[About this exercise]
Reproduce the stretch of the listing from the line containing "where their devs" through the line containing "institutions by criminal networks to", replacing every occurrence of "criminal networks" with "organized crime groups" and leaving all other text unchanged.

[Task input]
━━━━━━━━━━━━━━━━━━━━

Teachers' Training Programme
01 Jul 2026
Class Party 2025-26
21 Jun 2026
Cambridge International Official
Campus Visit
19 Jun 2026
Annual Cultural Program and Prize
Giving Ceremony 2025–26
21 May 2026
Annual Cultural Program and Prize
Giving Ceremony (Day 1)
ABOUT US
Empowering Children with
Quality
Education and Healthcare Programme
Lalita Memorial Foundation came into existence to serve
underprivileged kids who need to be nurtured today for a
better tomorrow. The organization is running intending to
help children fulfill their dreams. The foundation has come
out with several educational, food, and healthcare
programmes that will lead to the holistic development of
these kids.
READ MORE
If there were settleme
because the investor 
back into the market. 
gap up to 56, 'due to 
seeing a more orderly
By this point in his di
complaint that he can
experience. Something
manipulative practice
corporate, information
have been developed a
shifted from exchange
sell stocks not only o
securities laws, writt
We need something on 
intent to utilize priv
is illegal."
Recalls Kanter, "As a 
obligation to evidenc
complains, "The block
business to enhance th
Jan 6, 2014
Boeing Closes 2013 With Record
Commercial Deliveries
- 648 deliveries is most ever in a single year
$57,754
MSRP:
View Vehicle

━━━━━━━━━━━━━━━━━━━━

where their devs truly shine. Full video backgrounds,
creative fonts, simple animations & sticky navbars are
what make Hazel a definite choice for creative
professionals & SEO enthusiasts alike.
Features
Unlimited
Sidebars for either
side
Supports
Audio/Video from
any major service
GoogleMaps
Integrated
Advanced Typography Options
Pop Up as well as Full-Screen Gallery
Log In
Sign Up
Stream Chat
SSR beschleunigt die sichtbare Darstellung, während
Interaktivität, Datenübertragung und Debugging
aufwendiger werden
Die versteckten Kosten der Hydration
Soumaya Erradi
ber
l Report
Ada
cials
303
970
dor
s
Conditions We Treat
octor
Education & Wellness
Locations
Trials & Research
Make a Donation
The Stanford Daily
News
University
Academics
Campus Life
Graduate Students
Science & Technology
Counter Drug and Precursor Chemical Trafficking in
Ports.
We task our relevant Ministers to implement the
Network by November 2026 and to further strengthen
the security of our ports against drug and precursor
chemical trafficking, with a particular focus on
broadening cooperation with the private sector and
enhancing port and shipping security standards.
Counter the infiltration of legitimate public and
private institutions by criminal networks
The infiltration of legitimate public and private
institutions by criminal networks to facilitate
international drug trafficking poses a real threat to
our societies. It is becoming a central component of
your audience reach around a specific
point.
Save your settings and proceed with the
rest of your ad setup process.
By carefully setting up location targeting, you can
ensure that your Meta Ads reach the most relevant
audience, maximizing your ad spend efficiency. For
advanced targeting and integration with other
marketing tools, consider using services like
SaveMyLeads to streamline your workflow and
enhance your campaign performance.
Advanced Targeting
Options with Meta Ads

━━━━━━━━━━━━━━━━━━━━

[Result of the exercise]
where their devs truly shine. Full video backgrounds,
creative fonts, simple animations & sticky navbars are
what make Hazel a definite choice for creative
professionals & SEO enthusiasts alike.
Features
Unlimited
Sidebars for either
side
Supports
Audio/Video from
any major service
GoogleMaps
Integrated
Advanced Typography Options
Pop Up as well as Full-Screen Gallery
Log In
Sign Up
Stream Chat
SSR beschleunigt die sichtbare Darstellung, während
Interaktivität, Datenübertragung und Debugging
aufwendiger werden
Die versteckten Kosten der Hydration
Soumaya Erradi
ber
l Report
Ada
cials
303
970
dor
s
Conditions We Treat
octor
Education & Wellness
Locations
Trials & Research
Make a Donation
The Stanford Daily
News
University
Academics
Campus Life
Graduate Students
Science & Technology
Counter Drug and Precursor Chemical Trafficking in
Ports.
We task our relevant Ministers to implement the
Network by November 2026 and to further strengthen
the security of our ports against drug and precursor
chemical trafficking, with a particular focus on
broadening cooperation with the private sector and
enhancing port and shipping security standards.
Counter the infiltration of legitimate public and
private institutions by organized crime groups
The infiltration of legitimate public and private
institutions by organized crime groups to facilitate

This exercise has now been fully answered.